### Input
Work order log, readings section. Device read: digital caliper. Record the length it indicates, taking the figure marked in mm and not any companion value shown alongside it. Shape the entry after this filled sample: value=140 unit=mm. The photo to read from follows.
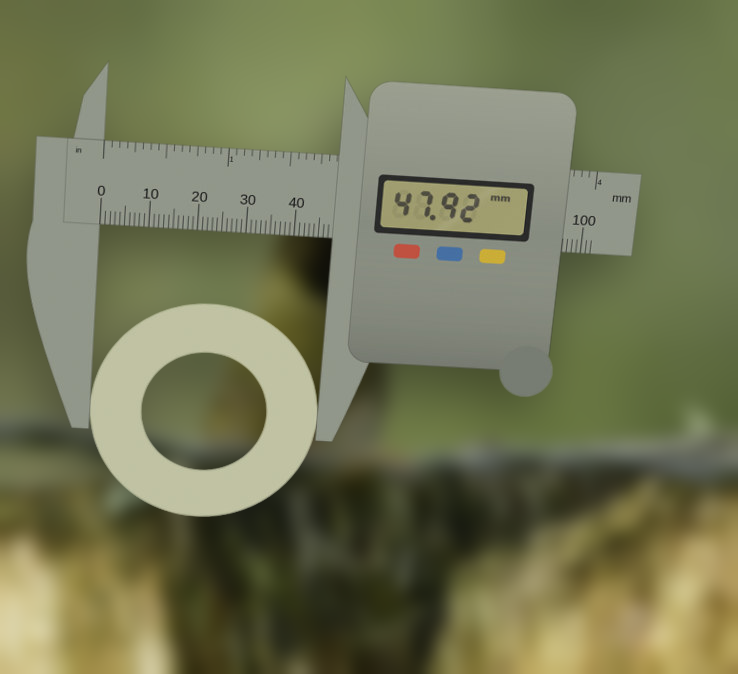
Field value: value=47.92 unit=mm
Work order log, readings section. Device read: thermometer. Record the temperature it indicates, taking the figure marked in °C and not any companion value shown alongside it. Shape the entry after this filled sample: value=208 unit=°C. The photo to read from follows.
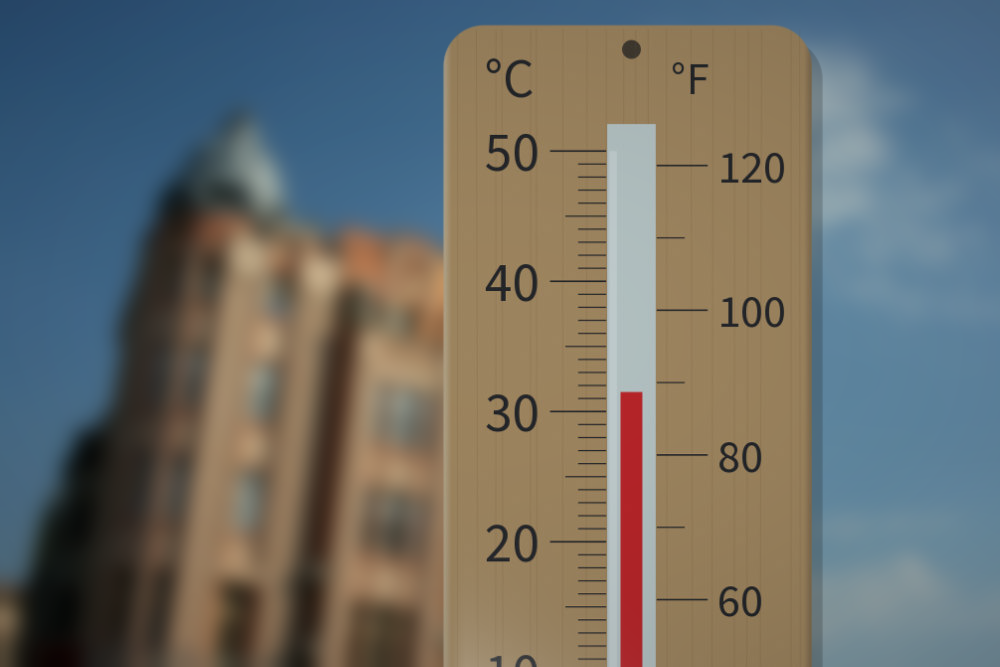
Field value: value=31.5 unit=°C
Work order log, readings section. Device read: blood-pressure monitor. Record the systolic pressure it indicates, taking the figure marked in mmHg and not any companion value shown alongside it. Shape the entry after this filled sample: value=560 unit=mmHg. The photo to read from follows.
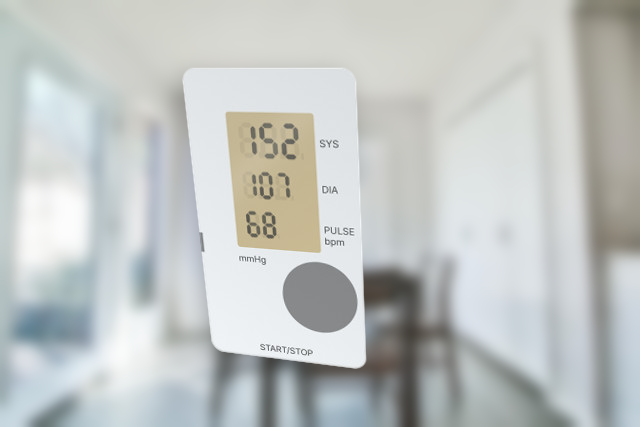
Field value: value=152 unit=mmHg
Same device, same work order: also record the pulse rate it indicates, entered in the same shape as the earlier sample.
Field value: value=68 unit=bpm
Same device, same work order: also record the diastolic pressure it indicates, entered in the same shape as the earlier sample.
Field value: value=107 unit=mmHg
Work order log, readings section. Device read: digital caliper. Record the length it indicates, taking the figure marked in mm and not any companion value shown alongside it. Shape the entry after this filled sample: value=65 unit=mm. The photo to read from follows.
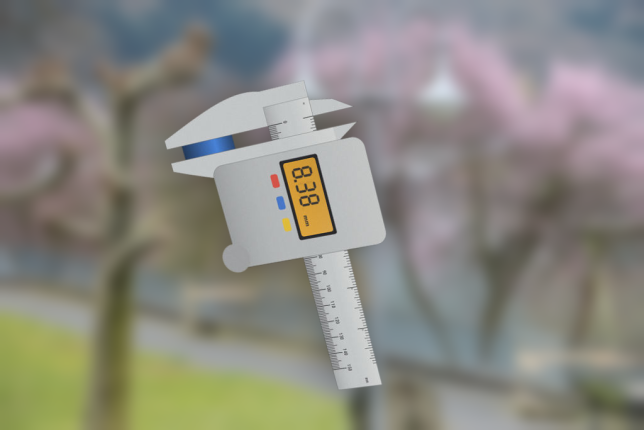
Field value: value=8.38 unit=mm
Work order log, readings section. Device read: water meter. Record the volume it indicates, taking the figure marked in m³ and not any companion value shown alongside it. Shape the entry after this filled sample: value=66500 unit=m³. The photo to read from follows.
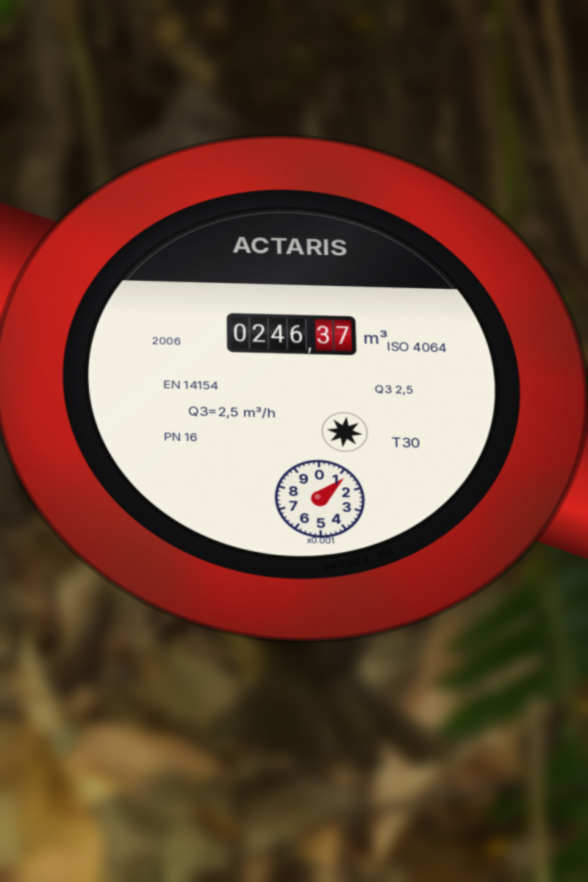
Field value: value=246.371 unit=m³
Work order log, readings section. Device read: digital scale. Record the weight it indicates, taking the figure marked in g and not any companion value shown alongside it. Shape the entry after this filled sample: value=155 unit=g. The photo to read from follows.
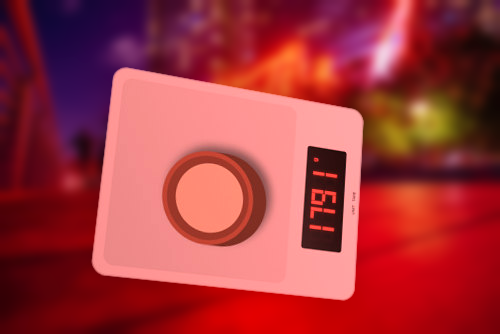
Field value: value=1791 unit=g
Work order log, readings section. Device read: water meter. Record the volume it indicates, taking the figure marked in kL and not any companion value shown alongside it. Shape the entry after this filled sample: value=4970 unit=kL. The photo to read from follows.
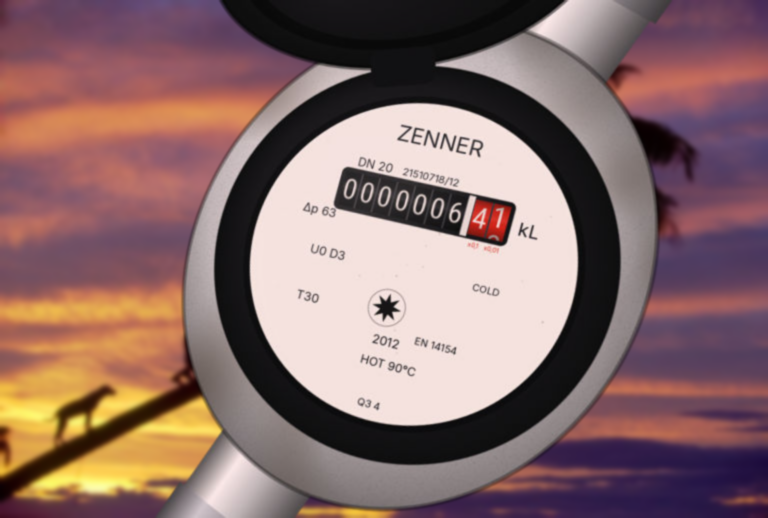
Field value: value=6.41 unit=kL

### Task instructions
Lay out the records from the line holding "Work order log, readings section. Device read: thermometer." through the line holding "Field value: value=107 unit=mmHg", inclusive, as a JSON list of strings with one string per line and no blank lines. Leave the pictures out.

### Task output
[
  "Work order log, readings section. Device read: thermometer. Record the temperature it indicates, taking the figure marked in °C and not any companion value shown alongside it. Shape the entry after this filled sample: value=208 unit=°C. The photo to read from follows.",
  "Field value: value=31.5 unit=°C",
  "Work order log, readings section. Device read: blood-pressure monitor. Record the systolic pressure it indicates, taking the figure marked in mmHg and not any companion value shown alongside it. Shape the entry after this filled sample: value=560 unit=mmHg. The photo to read from follows.",
  "Field value: value=152 unit=mmHg",
  "Same device, same work order: also record the pulse rate it indicates, entered in the same shape as the earlier sample.",
  "Field value: value=68 unit=bpm",
  "Same device, same work order: also record the diastolic pressure it indicates, entered in the same shape as the earlier sample.",
  "Field value: value=107 unit=mmHg"
]